YOUR TASK: From the first line of the data down to the line bearing "编辑 | 给定一篇文章，请将其简化为500字以下。 |", output every line exactly and include no pictures.

RECORD EXCERPTS:
=====
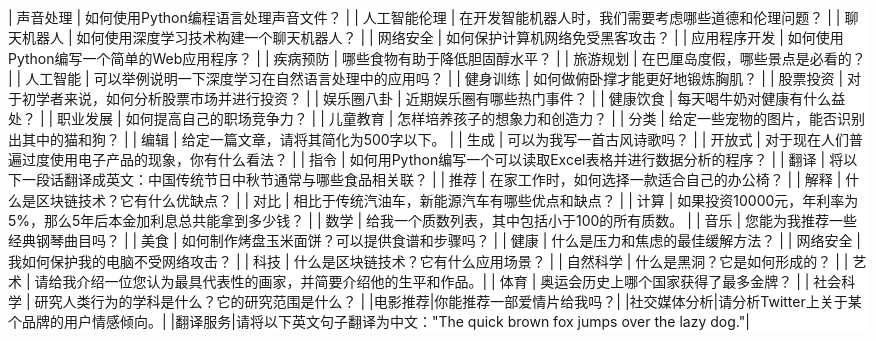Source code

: | 声音处理 | 如何使用Python编程语言处理声音文件？ |
| 人工智能伦理 | 在开发智能机器人时，我们需要考虑哪些道德和伦理问题？ |
| 聊天机器人 | 如何使用深度学习技术构建一个聊天机器人？ |
| 网络安全 | 如何保护计算机网络免受黑客攻击？ |
| 应用程序开发 | 如何使用Python编写一个简单的Web应用程序？ |
| 疾病预防 | 哪些食物有助于降低胆固醇水平？ |
| 旅游规划 | 在巴厘岛度假，哪些景点是必看的？ |
| 人工智能 | 可以举例说明一下深度学习在自然语言处理中的应用吗？ |
| 健身训练 | 如何做俯卧撑才能更好地锻炼胸肌？ |
| 股票投资 | 对于初学者来说，如何分析股票市场并进行投资？ |
| 娱乐圈八卦 | 近期娱乐圈有哪些热门事件？ |
| 健康饮食 | 每天喝牛奶对健康有什么益处？ |
| 职业发展 | 如何提高自己的职场竞争力？ |
| 儿童教育 | 怎样培养孩子的想象力和创造力？ |
| 分类 | 给定一些宠物的图片，能否识别出其中的猫和狗？ |
| 编辑 | 给定一篇文章，请将其简化为500字以下。 |
| 生成 | 可以为我写一首古风诗歌吗？ |
| 开放式 | 对于现在人们普遍过度使用电子产品的现象，你有什么看法？ |
| 指令 | 如何用Python编写一个可以读取Excel表格并进行数据分析的程序？ |
| 翻译 | 将以下一段话翻译成英文：中国传统节日中秋节通常与哪些食品相关联？ |
| 推荐 | 在家工作时，如何选择一款适合自己的办公椅？ |
| 解释 | 什么是区块链技术？它有什么优缺点？ |
| 对比 | 相比于传统汽油车，新能源汽车有哪些优点和缺点？ |
| 计算 | 如果投资10000元，年利率为5%，那么5年后本金加利息总共能拿到多少钱？ |
| 数学 | 给我一个质数列表，其中包括小于100的所有质数。 |
| 音乐 | 您能为我推荐一些经典钢琴曲目吗？ |
| 美食 | 如何制作烤盘玉米面饼？可以提供食谱和步骤吗？ |
| 健康 | 什么是压力和焦虑的最佳缓解方法？ |
| 网络安全 | 我如何保护我的电脑不受网络攻击？ |
| 科技 | 什么是区块链技术？它有什么应用场景？ |
| 自然科学 | 什么是黑洞？它是如何形成的？ |
| 艺术 | 请给我介绍一位您认为最具代表性的画家，并简要介绍他的生平和作品。|
| 体育 | 奥运会历史上哪个国家获得了最多金牌？ |
| 社会科学 | 研究人类行为的学科是什么？它的研究范围是什么？ |
|电影推荐|你能推荐一部爱情片给我吗？|
|社交媒体分析|请分析Twitter上关于某个品牌的用户情感倾向。|
|翻译服务|请将以下英文句子翻译为中文："The quick brown fox jumps over the lazy dog."|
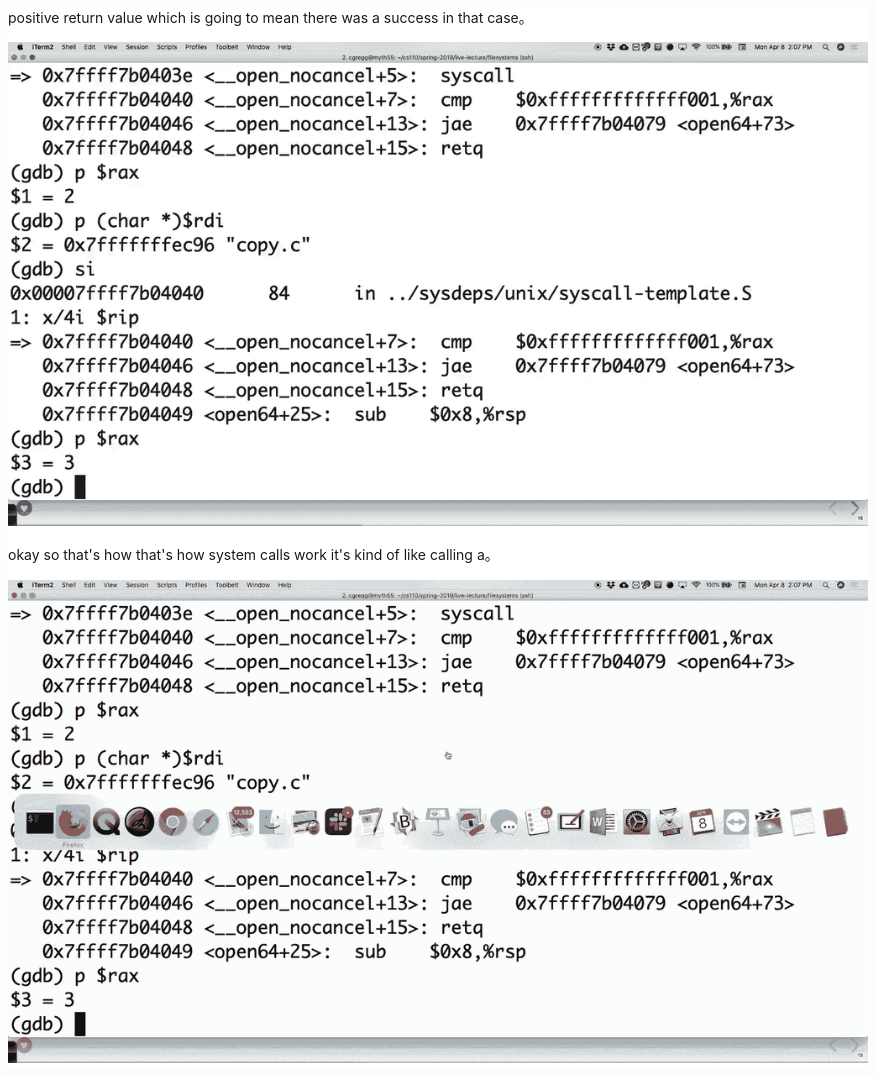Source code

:  positive return value which is going to mean there was a success in that case。



![](img/c5b69340c585f582e2f65bbaf36c1a1e_81.png)

 okay so that's how that's how system calls work it's kind of like calling a。



![](img/c5b69340c585f582e2f65bbaf36c1a1e_83.png)
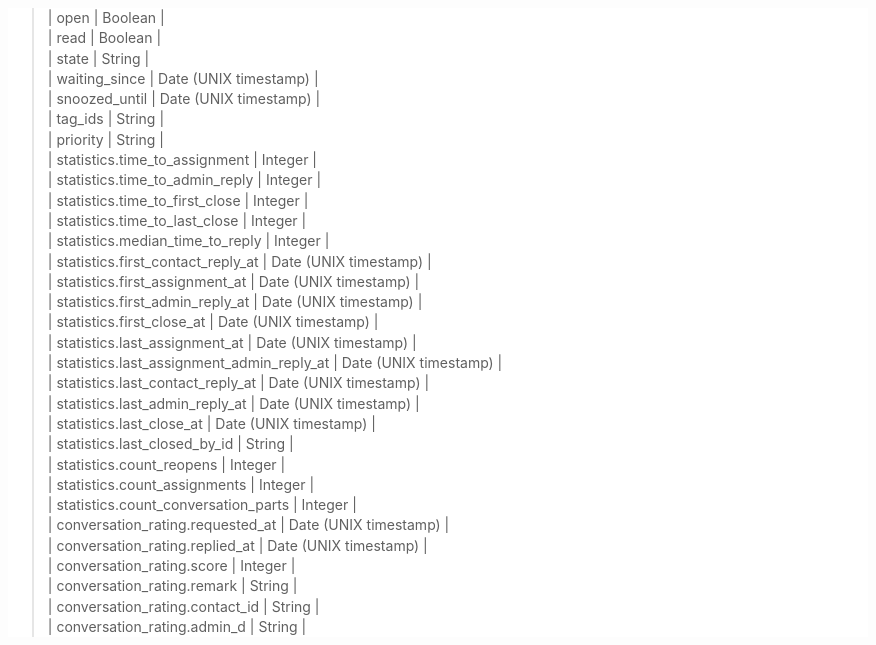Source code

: > | open                                      | Boolean                                                                                  |<br/>
> | read                                      | Boolean                                                                                  |<br/>
> | state                                     | String                                                                                   |<br/>
> | waiting_since                             | Date (UNIX timestamp)                                                                    |<br/>
> | snoozed_until                             | Date (UNIX timestamp)                                                                    |<br/>
> | tag_ids                                   | String                                                                                   |<br/>
> | priority                                  | String                                                                                   |<br/>
> | statistics.time_to_assignment             | Integer                                                                                  |<br/>
> | statistics.time_to_admin_reply            | Integer                                                                                  |<br/>
> | statistics.time_to_first_close            | Integer                                                                                  |<br/>
> | statistics.time_to_last_close             | Integer                                                                                  |<br/>
> | statistics.median_time_to_reply           | Integer                                                                                  |<br/>
> | statistics.first_contact_reply_at         | Date (UNIX timestamp)                                                                    |<br/>
> | statistics.first_assignment_at            | Date (UNIX timestamp)                                                                    |<br/>
> | statistics.first_admin_reply_at           | Date (UNIX timestamp)                                                                    |<br/>
> | statistics.first_close_at                 | Date (UNIX timestamp)                                                                    |<br/>
> | statistics.last_assignment_at             | Date (UNIX timestamp)                                                                    |<br/>
> | statistics.last_assignment_admin_reply_at | Date (UNIX timestamp)                                                                    |<br/>
> | statistics.last_contact_reply_at          | Date (UNIX timestamp)                                                                    |<br/>
> | statistics.last_admin_reply_at            | Date (UNIX timestamp)                                                                    |<br/>
> | statistics.last_close_at                  | Date (UNIX timestamp)                                                                    |<br/>
> | statistics.last_closed_by_id              | String                                                                                   |<br/>
> | statistics.count_reopens                  | Integer                                                                                  |<br/>
> | statistics.count_assignments              | Integer                                                                                  |<br/>
> | statistics.count_conversation_parts       | Integer                                                                                  |<br/>
> | conversation_rating.requested_at          | Date (UNIX timestamp)                                                                    |<br/>
> | conversation_rating.replied_at            | Date (UNIX timestamp)                                                                    |<br/>
> | conversation_rating.score                 | Integer                                                                                  |<br/>
> | conversation_rating.remark                | String                                                                                   |<br/>
> | conversation_rating.contact_id            | String                                                                                   |<br/>
> | conversation_rating.admin_d               | String                                                                                   |<br/>

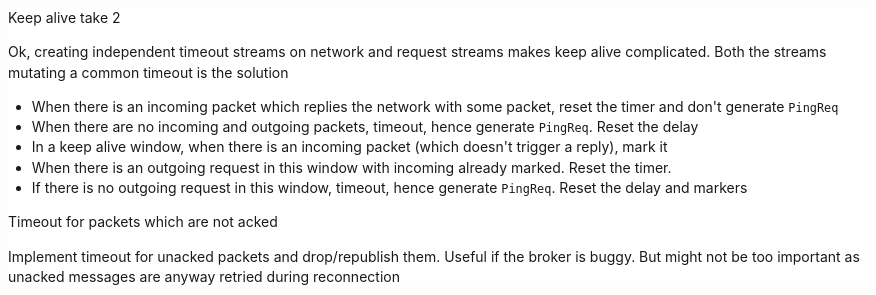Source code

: Keep alive take 2

Ok, creating independent timeout streams on network and request streams makes keep alive complicated. Both the streams mutating a common timeout is the solution

-   When there is an incoming packet which replies the network with some packet, reset the timer and don't generate `PingReq`
-   When there are no incoming and outgoing packets, timeout, hence generate `PingReq`. Reset the delay
-   In a keep alive window, when there is an incoming packet (which doesn't trigger a reply), mark it
-   When there is an outgoing request in this window with incoming already marked. Reset the timer.
-   If there is no outgoing request in this window, timeout, hence generate `PingReq`. Reset the delay and markers

Timeout for packets which are not acked

Implement timeout for unacked packets and drop/republish them. Useful if the broker is buggy. But might not be too important as unacked messages are anyway retried during reconnection
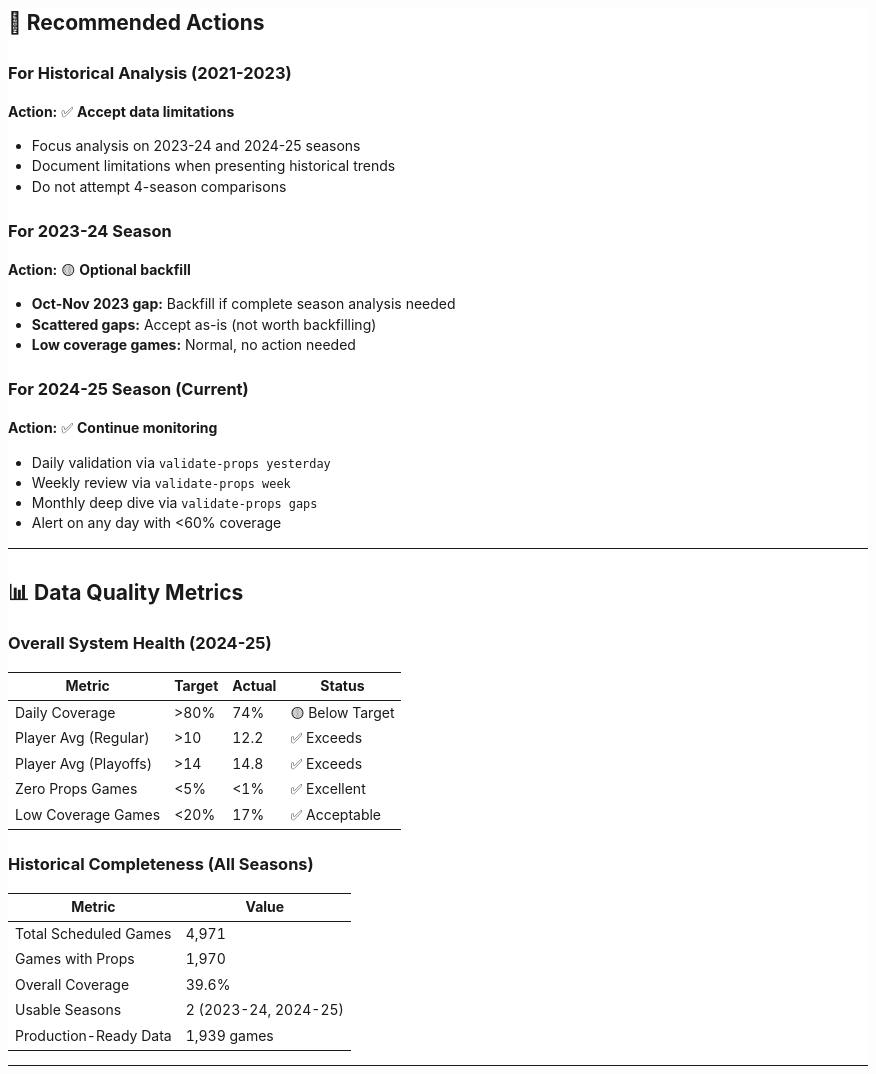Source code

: 
## 🎯 Recommended Actions

### For Historical Analysis (2021-2023)

**Action:** ✅ **Accept data limitations**

- Focus analysis on 2023-24 and 2024-25 seasons
- Document limitations when presenting historical trends
- Do not attempt 4-season comparisons

### For 2023-24 Season

**Action:** 🟡 **Optional backfill**

- **Oct-Nov 2023 gap:** Backfill if complete season analysis needed
- **Scattered gaps:** Accept as-is (not worth backfilling)
- **Low coverage games:** Normal, no action needed

### For 2024-25 Season (Current)

**Action:** ✅ **Continue monitoring**

- Daily validation via `validate-props yesterday`
- Weekly review via `validate-props week`
- Monthly deep dive via `validate-props gaps`
- Alert on any day with <60% coverage

---

## 📊 Data Quality Metrics

### Overall System Health (2024-25)

| Metric | Target | Actual | Status |
|--------|--------|--------|--------|
| Daily Coverage | >80% | 74% | 🟡 Below Target |
| Player Avg (Regular) | >10 | 12.2 | ✅ Exceeds |
| Player Avg (Playoffs) | >14 | 14.8 | ✅ Exceeds |
| Zero Props Games | <5% | <1% | ✅ Excellent |
| Low Coverage Games | <20% | 17% | ✅ Acceptable |

### Historical Completeness (All Seasons)

| Metric | Value |
|--------|-------|
| Total Scheduled Games | 4,971 |
| Games with Props | 1,970 |
| Overall Coverage | 39.6% |
| Usable Seasons | 2 (2023-24, 2024-25) |
| Production-Ready Data | 1,939 games |

---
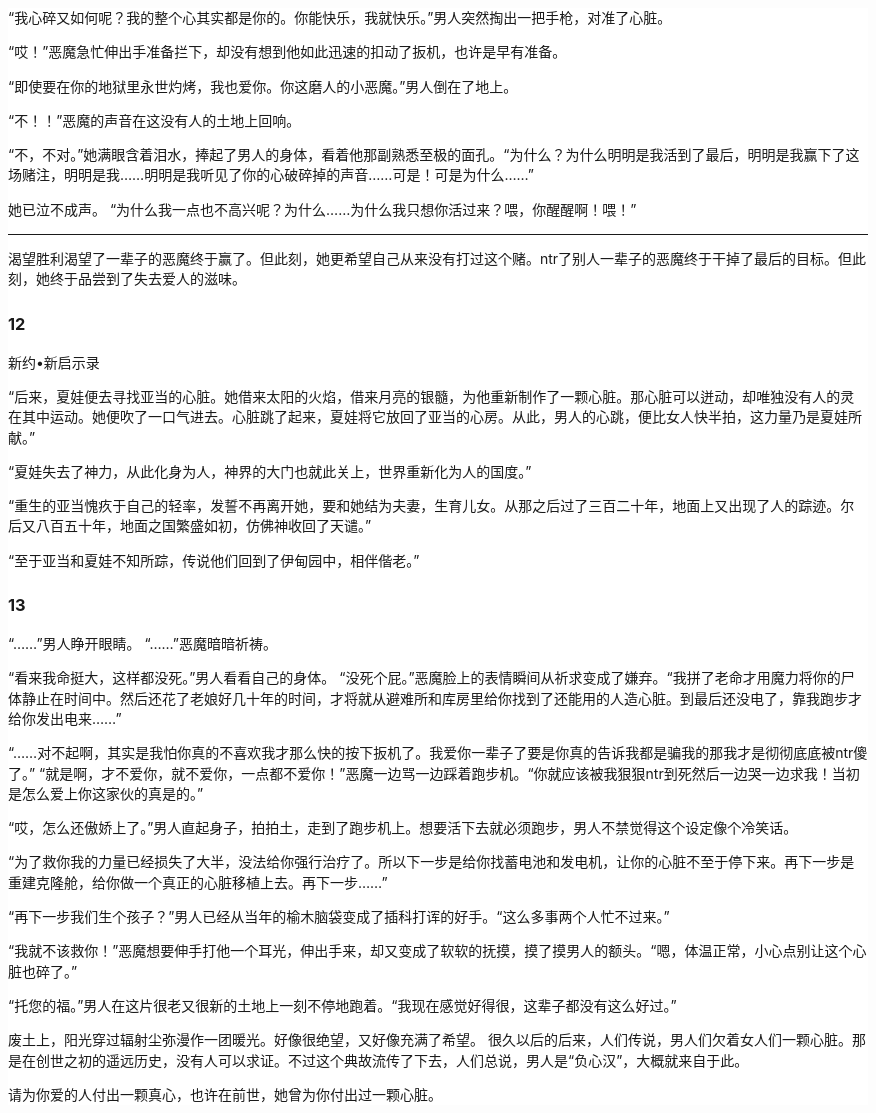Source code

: “我心碎又如何呢？我的整个心其实都是你的。你能快乐，我就快乐。”男人突然掏出一把手枪，对准了心脏。

“哎！”恶魔急忙伸出手准备拦下，却没有想到他如此迅速的扣动了扳机，也许是早有准备。

“即使要在你的地狱里永世灼烤，我也爱你。你这磨人的小恶魔。”男人倒在了地上。

“不！！”恶魔的声音在这没有人的土地上回响。

“不，不对。”她满眼含着泪水，捧起了男人的身体，看着他那副熟悉至极的面孔。“为什么？为什么明明是我活到了最后，明明是我赢下了这场赌注，明明是我……明明是我听见了你的心破碎掉的声音……可是！可是为什么……”

她已泣不成声。
“为什么我一点也不高兴呢？为什么……为什么我只想你活过来？喂，你醒醒啊！喂！”

---
渴望胜利渴望了一辈子的恶魔终于赢了。但此刻，她更希望自己从来没有打过这个赌。ntr了别人一辈子的恶魔终于干掉了最后的目标。但此刻，她终于品尝到了失去爱人的滋味。

### 12

新约•新启示录

“后来，夏娃便去寻找亚当的心脏。她借来太阳的火焰，借来月亮的银髓，为他重新制作了一颗心脏。那心脏可以迸动，却唯独没有人的灵在其中运动。她便吹了一口气进去。心脏跳了起来，夏娃将它放回了亚当的心房。从此，男人的心跳，便比女人快半拍，这力量乃是夏娃所献。”

“夏娃失去了神力，从此化身为人，神界的大门也就此关上，世界重新化为人的国度。”

“重生的亚当愧疚于自己的轻率，发誓不再离开她，要和她结为夫妻，生育儿女。从那之后过了三百二十年，地面上又出现了人的踪迹。尔后又八百五十年，地面之国繁盛如初，仿佛神收回了天谴。”

“至于亚当和夏娃不知所踪，传说他们回到了伊甸园中，相伴偕老。”

### 13

“……”男人睁开眼睛。
“……”恶魔暗暗祈祷。

“看来我命挺大，这样都没死。”男人看看自己的身体。
“没死个屁。”恶魔脸上的表情瞬间从祈求变成了嫌弃。“我拼了老命才用魔力将你的尸体静止在时间中。然后还花了老娘好几十年的时间，才将就从避难所和库房里给你找到了还能用的人造心脏。到最后还没电了，靠我跑步才给你发出电来……”

“……对不起啊，其实是我怕你真的不喜欢我才那么快的按下扳机了。我爱你一辈子了要是你真的告诉我都是骗我的那我才是彻彻底底被ntr傻了。”
“就是啊，才不爱你，就不爱你，一点都不爱你！”恶魔一边骂一边踩着跑步机。“你就应该被我狠狠ntr到死然后一边哭一边求我！当初是怎么爱上你这家伙的真是的。”

“哎，怎么还傲娇上了。”男人直起身子，拍拍土，走到了跑步机上。想要活下去就必须跑步，男人不禁觉得这个设定像个冷笑话。

“为了救你我的力量已经损失了大半，没法给你强行治疗了。所以下一步是给你找蓄电池和发电机，让你的心脏不至于停下来。再下一步是重建克隆舱，给你做一个真正的心脏移植上去。再下一步……”

“再下一步我们生个孩子？”男人已经从当年的榆木脑袋变成了插科打诨的好手。“这么多事两个人忙不过来。”

“我就不该救你！”恶魔想要伸手打他一个耳光，伸出手来，却又变成了软软的抚摸，摸了摸男人的额头。“嗯，体温正常，小心点别让这个心脏也碎了。”

“托您的福。”男人在这片很老又很新的土地上一刻不停地跑着。“我现在感觉好得很，这辈子都没有这么好过。”

废土上，阳光穿过辐射尘弥漫作一团暖光。好像很绝望，又好像充满了希望。
很久以后的后来，人们传说，男人们欠着女人们一颗心脏。那是在创世之初的遥远历史，没有人可以求证。不过这个典故流传了下去，人们总说，男人是“负心汉”，大概就来自于此。

请为你爱的人付出一颗真心，也许在前世，她曾为你付出过一颗心脏。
=====
ANSWER AREA:
Source code

: | 声音处理 | 如何使用Python编程语言处理声音文件？ |
| 人工智能伦理 | 在开发智能机器人时，我们需要考虑哪些道德和伦理问题？ |
| 聊天机器人 | 如何使用深度学习技术构建一个聊天机器人？ |
| 网络安全 | 如何保护计算机网络免受黑客攻击？ |
| 应用程序开发 | 如何使用Python编写一个简单的Web应用程序？ |
| 疾病预防 | 哪些食物有助于降低胆固醇水平？ |
| 旅游规划 | 在巴厘岛度假，哪些景点是必看的？ |
| 人工智能 | 可以举例说明一下深度学习在自然语言处理中的应用吗？ |
| 健身训练 | 如何做俯卧撑才能更好地锻炼胸肌？ |
| 股票投资 | 对于初学者来说，如何分析股票市场并进行投资？ |
| 娱乐圈八卦 | 近期娱乐圈有哪些热门事件？ |
| 健康饮食 | 每天喝牛奶对健康有什么益处？ |
| 职业发展 | 如何提高自己的职场竞争力？ |
| 儿童教育 | 怎样培养孩子的想象力和创造力？ |
| 分类 | 给定一些宠物的图片，能否识别出其中的猫和狗？ |
| 编辑 | 给定一篇文章，请将其简化为500字以下。 |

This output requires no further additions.